Hedge fund performance fell in February as global equities declined, ending a streak of fifteen consecutive monthly gains for Hedge Funds Research’s (HFR) fund weighted composite index.
The index declined 1.8% for the month, led by losses in quantitative, trend-following commodity trading advisor strategies, though all main strategy areas experienced losses for the month.
It was the largest decline since January 2016 but inclusive of the February performance, the index gained 0.5% in year to date.
The February decline contrasts with hedge fund performance in January, which saw the strongest monthly returns since September 2010.
Macro hedge funds posted the largest drop among the main strategies in February as US equities fell and interest rates climbed on expectations of accelerating inflation.
Equity hedge funds also waned in February, though losses were partially offset by exposure to technology.
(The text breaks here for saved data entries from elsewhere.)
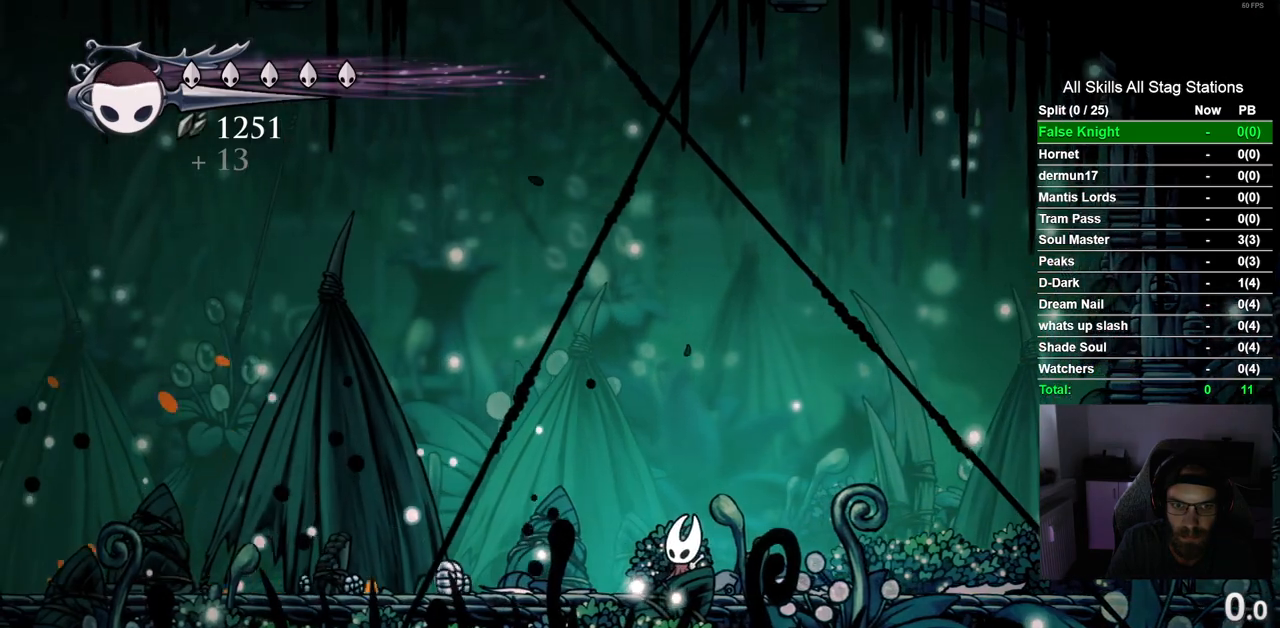
{"dt_ms": 500, "buttons": [], "left_stick": "center", "right_stick": "center", "events": []}
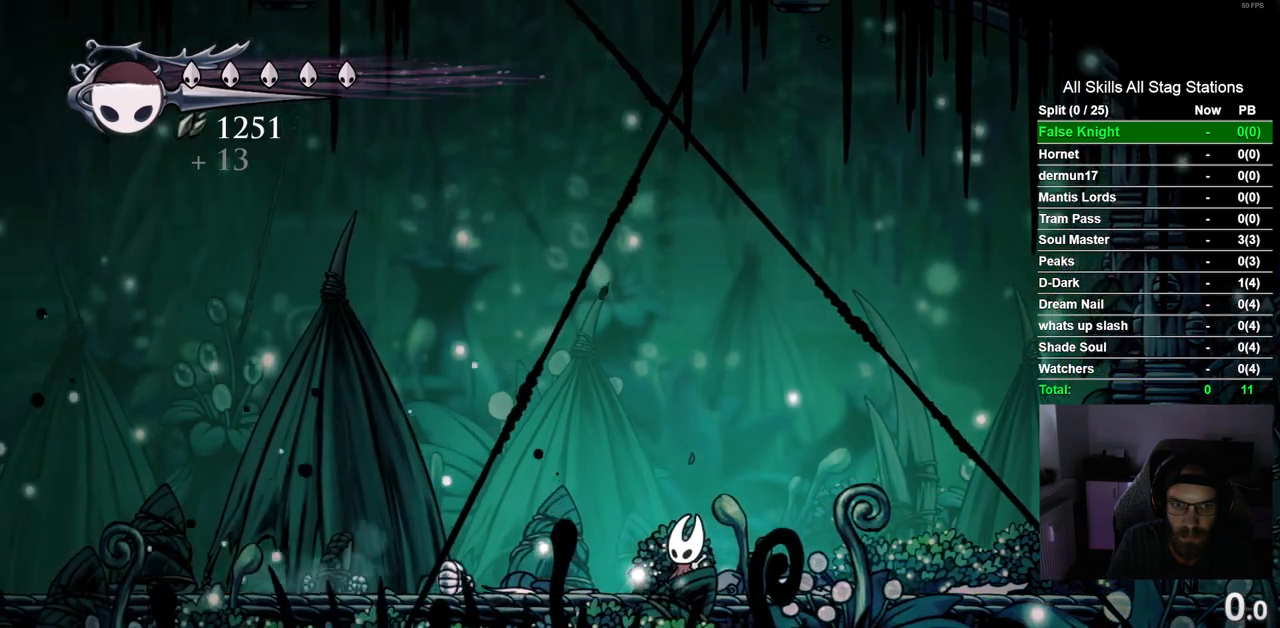
{"dt_ms": 500, "buttons": ["DPAD_LEFT"], "left_stick": "center", "right_stick": "center", "events": [[383, "DPAD_LEFT", "down"]]}
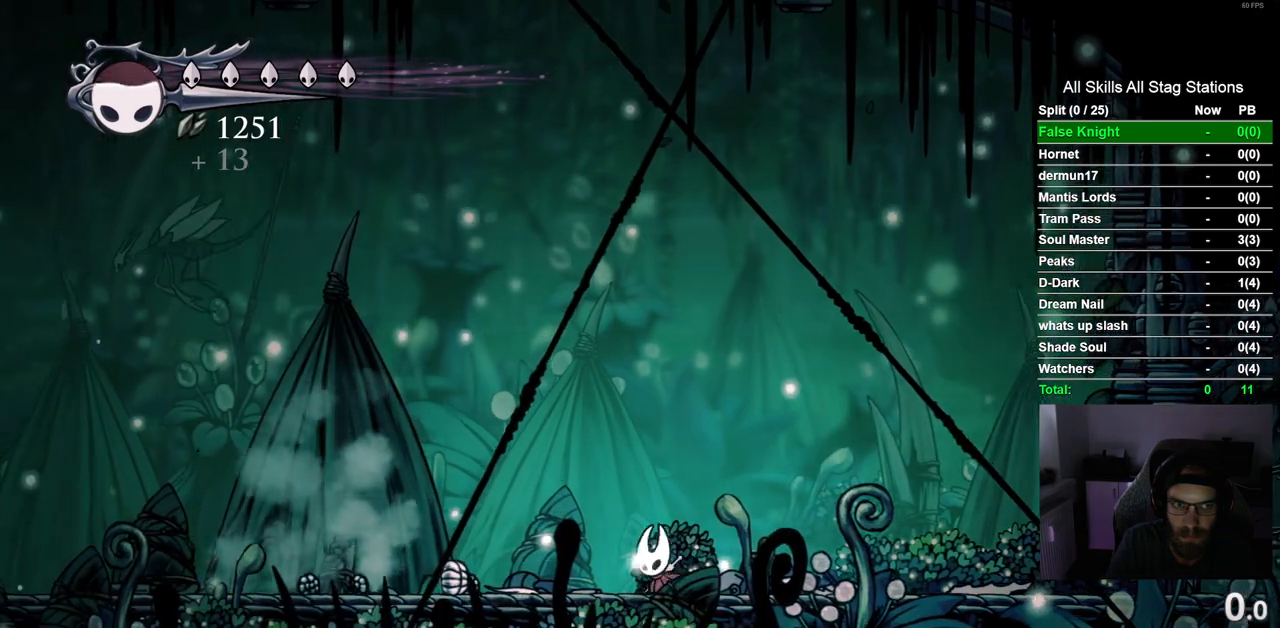
{"dt_ms": 500, "buttons": [], "left_stick": "center", "right_stick": "center", "events": [[233, "DPAD_LEFT", "up"]]}
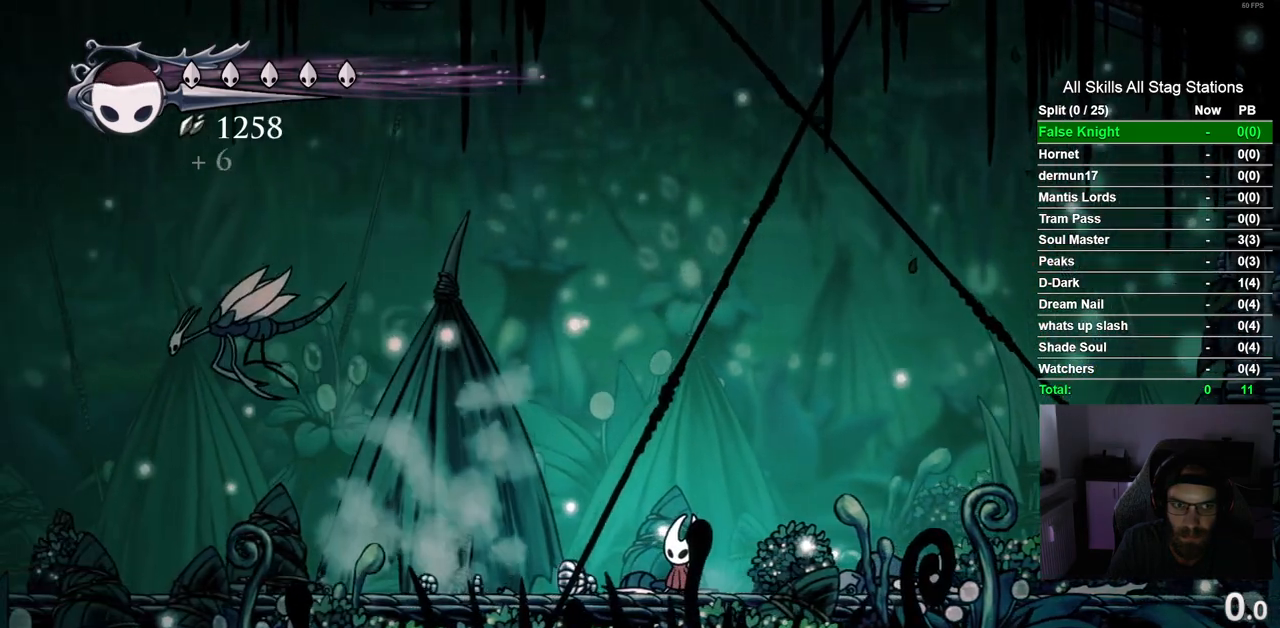
{"dt_ms": 500, "buttons": ["CROSS"], "left_stick": "center", "right_stick": "center", "events": [[50, "DPAD_LEFT", "down"], [83, "CROSS", "down"], [183, "DPAD_LEFT", "up"]]}
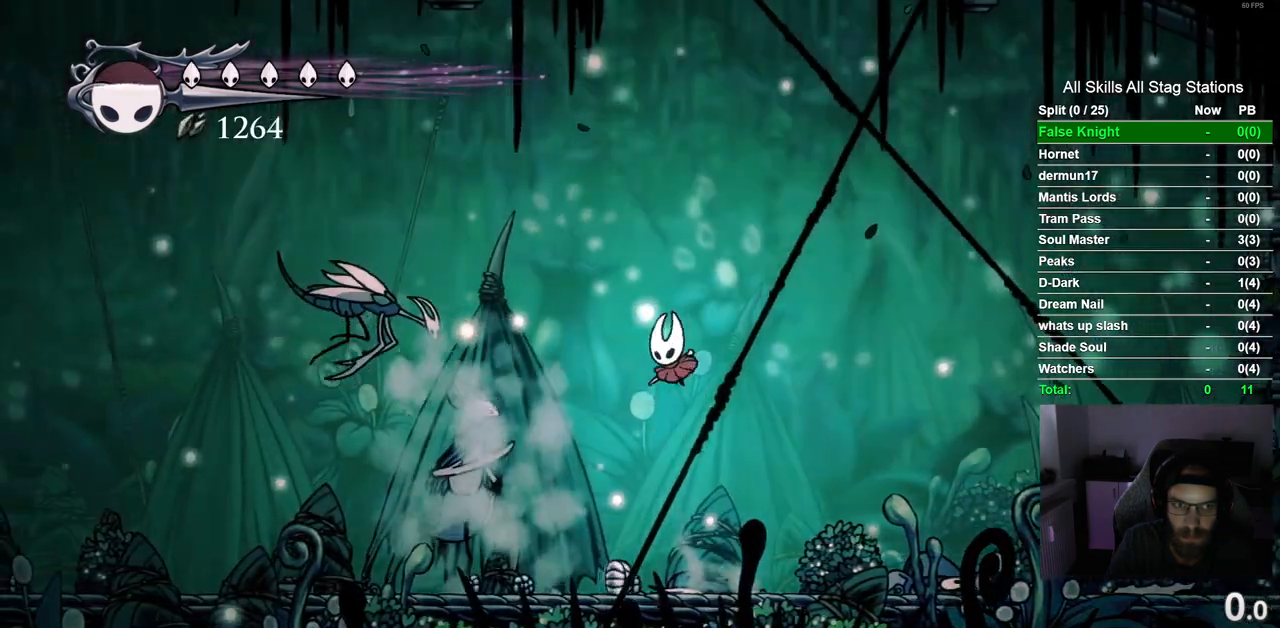
{"dt_ms": 500, "buttons": [], "left_stick": "center", "right_stick": "center", "events": [[17, "CROSS", "up"]]}
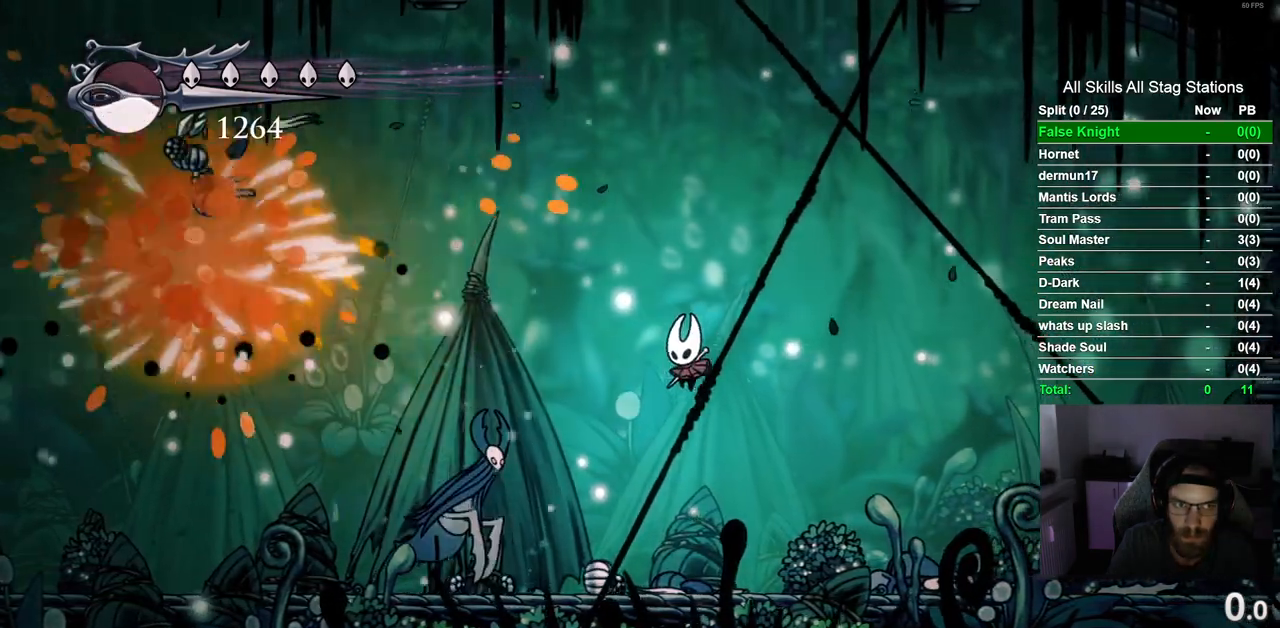
{"dt_ms": 500, "buttons": [], "left_stick": "center", "right_stick": "center", "events": [[250, "DPAD_LEFT", "down"], [417, "DPAD_LEFT", "up"]]}
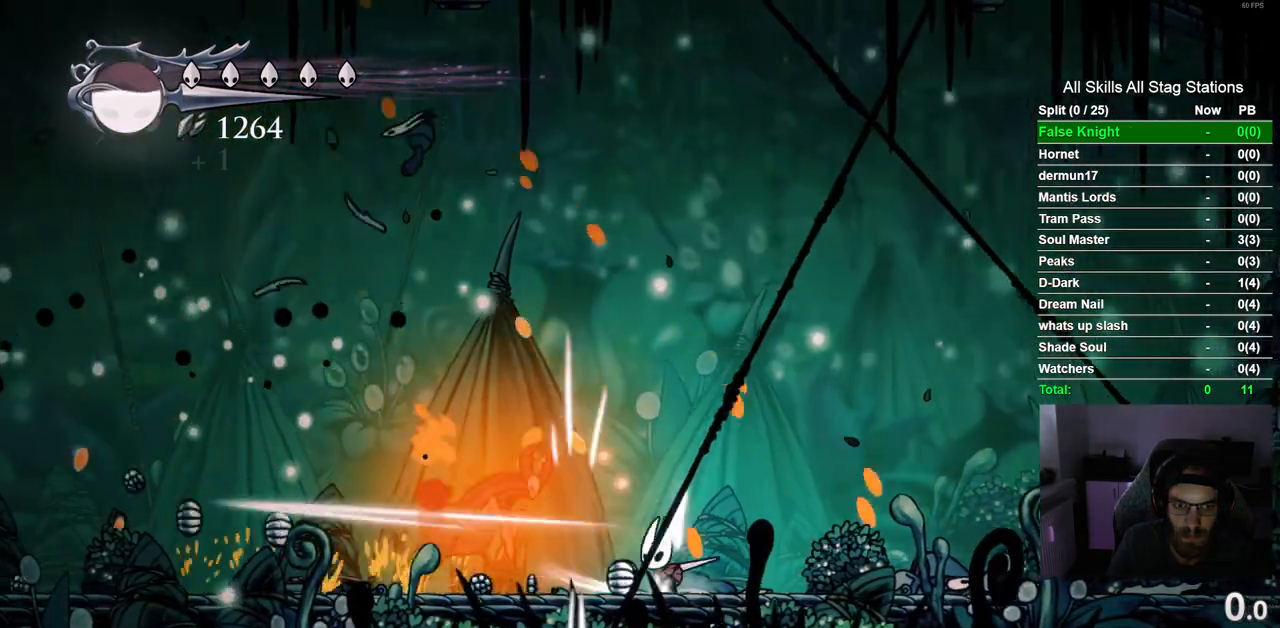
{"dt_ms": 500, "buttons": ["CROSS", "DPAD_LEFT"], "left_stick": "center", "right_stick": "center", "events": [[33, "DPAD_RIGHT", "down"], [283, "CROSS", "down"], [367, "DPAD_RIGHT", "up"], [433, "DPAD_LEFT", "down"]]}
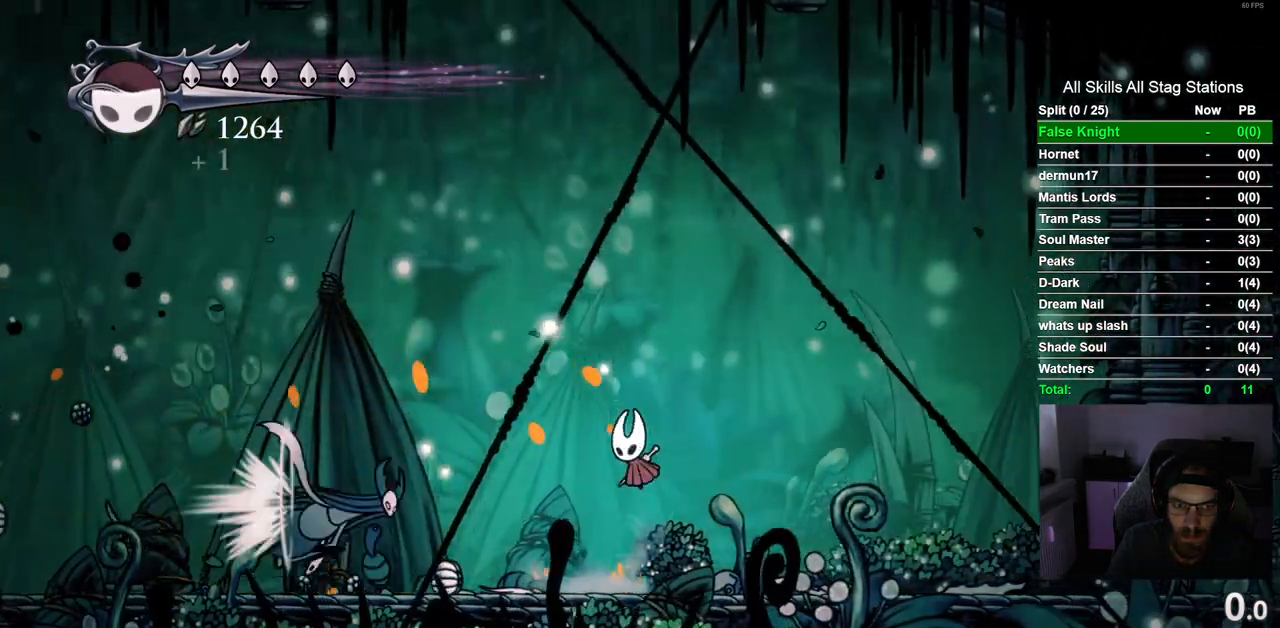
{"dt_ms": 500, "buttons": [], "left_stick": "center", "right_stick": "center", "events": [[150, "CROSS", "up"], [167, "DPAD_LEFT", "up"], [250, "DPAD_RIGHT", "down"], [367, "DPAD_RIGHT", "up"]]}
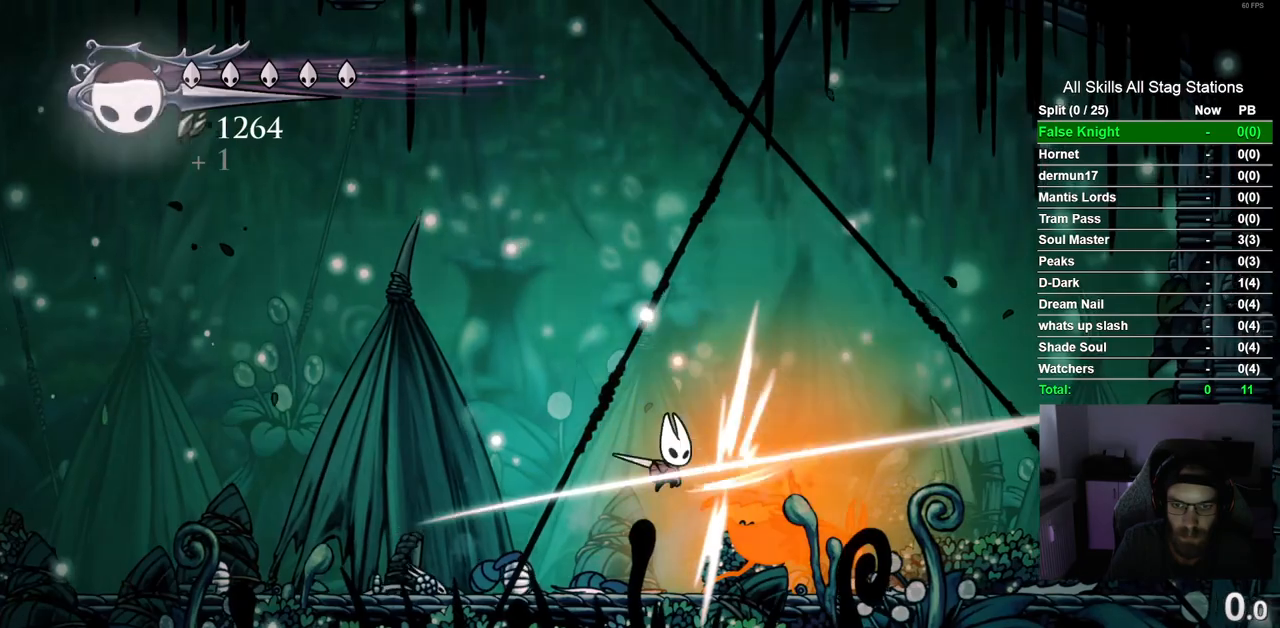
{"dt_ms": 500, "buttons": [], "left_stick": "center", "right_stick": "center", "events": [[183, "DPAD_RIGHT", "down"], [300, "DPAD_RIGHT", "up"]]}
Parity strategies flagged as equities fell and interest rates increased and cryptocurrency funds also declined, though they pared steep intra-month losses as many cryptocurrencies partially recovered by month-end, as the HFR Blockchain Index fell 9.5% for the month.
Kenneth J. Heinz, president of HFR, said that despite the decline, the thematic drivers of hedge fund performance have not changed and may have accelerated throughout the month.
He added: “US inflation and interest rates, trade negotiations and the newly proposed tariffs, corporate M&A, and continued application of blockchain technology are likely to drive industry performance, creating both long and short opportunities, throughout 2018.”